- Ao Deus Único - http://aodeusunico.com.br -

Daniel 8:14 – 2300 anos ou 2300 sacrifícios? Antíoco Epífanes um Tipo do Anticristo do Tempo do Fim?

FONTE: UNID.

1.“Certamente o Senhor Deus não fará coisa alguma sem ter revelado o Seu segredo aos Seus servos, os profetas.” Amós 3:7.

Será que a profanação ocorrida ao Santuário e o terrível massacre de dezenas de milhares de judeus, ainda durante o Império Grego, não foram previstos e anunciados por Deus ao Seu povo? Teria Deus falhado? Será que a profecia de Daniel 8 não foi o aviso de Deus à essa tragédia que se abateu sobre Seu Santuário terrestre e Seu povo entre 168 AC e 165 AC? Foi um período negro para o povo judaico. Como o Senhor Deus não levantou profetas para registrar os acontecimentos ocorridos entre o último livro do Velho Testamento (Malaquias) e o primeiro livro do Novo Testamento (Mateus), necessariamente temos que buscar dados através o trabalho dos historiadores. O mais confiável entre todos os demais destacamos: FLÁVIO JOSEFO. Ele era um historiador judeu.
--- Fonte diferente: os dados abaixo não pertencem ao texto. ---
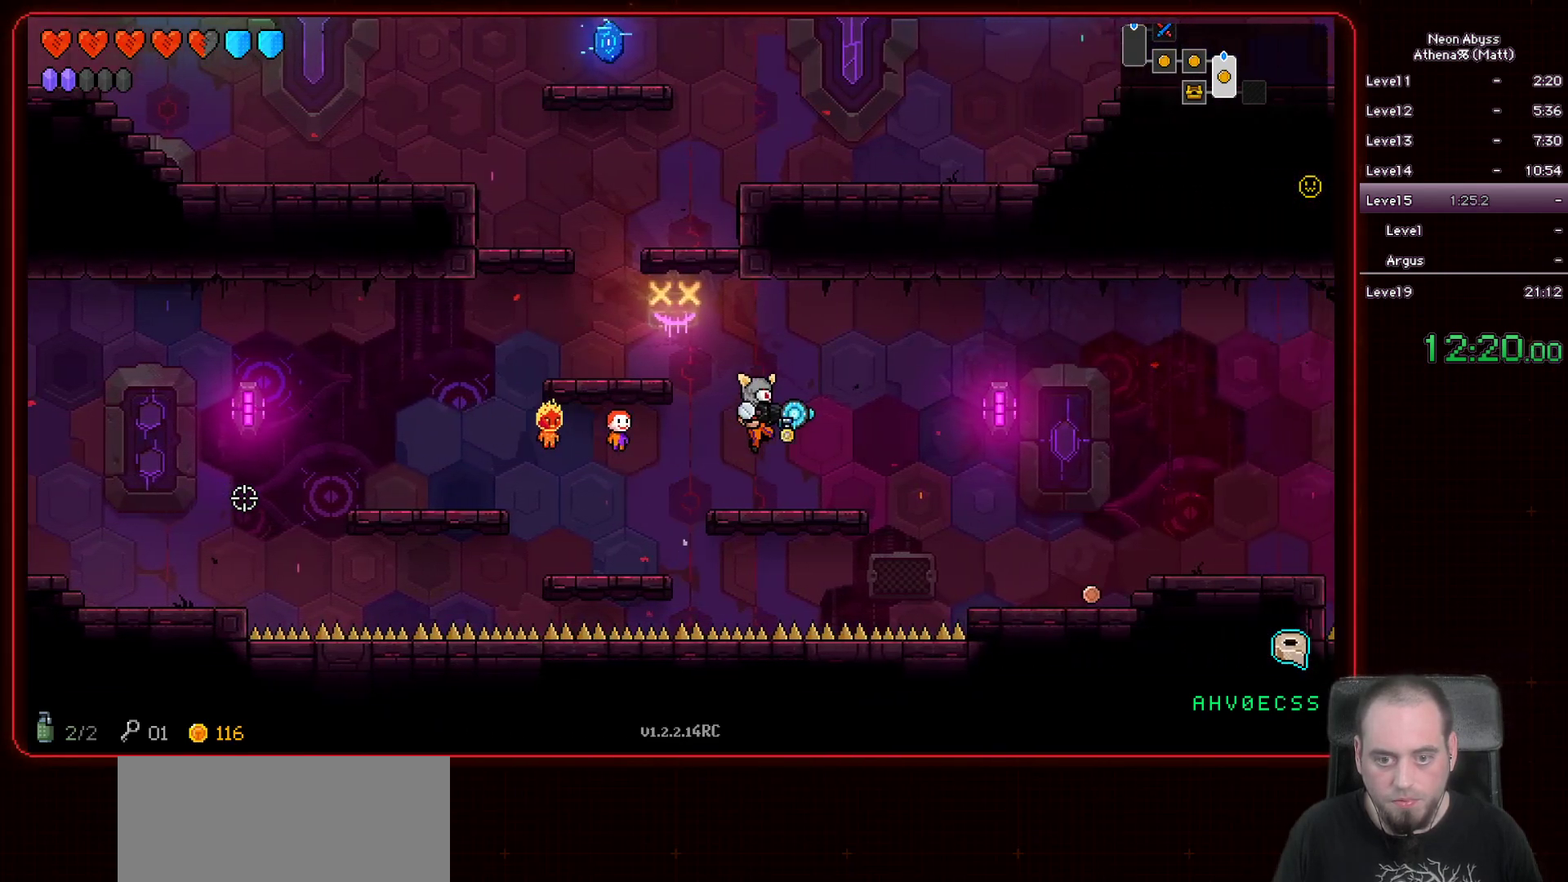
{"keys": ["d"], "mouse": [], "events": [[50, "space", "up"]]}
Pelo que nós já vimos, o chifre pequeno de Daniel 7 é um poder religioso apóstata que surgiu depois da extinção do império romano em 476 AD. Conforme Daniel 7:24-25, houve então a divisão do império romano. O império romano fragmentou-se em 10 reinos, entre os quais se levantaria um, diferente dos outros dez, o qual proferiria palavras contra o Altíssimo, consumiria os santos do Altíssimo, cuidaria em mudar os tempos e a lei e os santos lhe seriam entregues na mão por um tempo, e tempos e metade de um tempo. De fato esta profecia cumpriu-se em 538 AD a 1798 AD. É a profecia dos 1260 anos.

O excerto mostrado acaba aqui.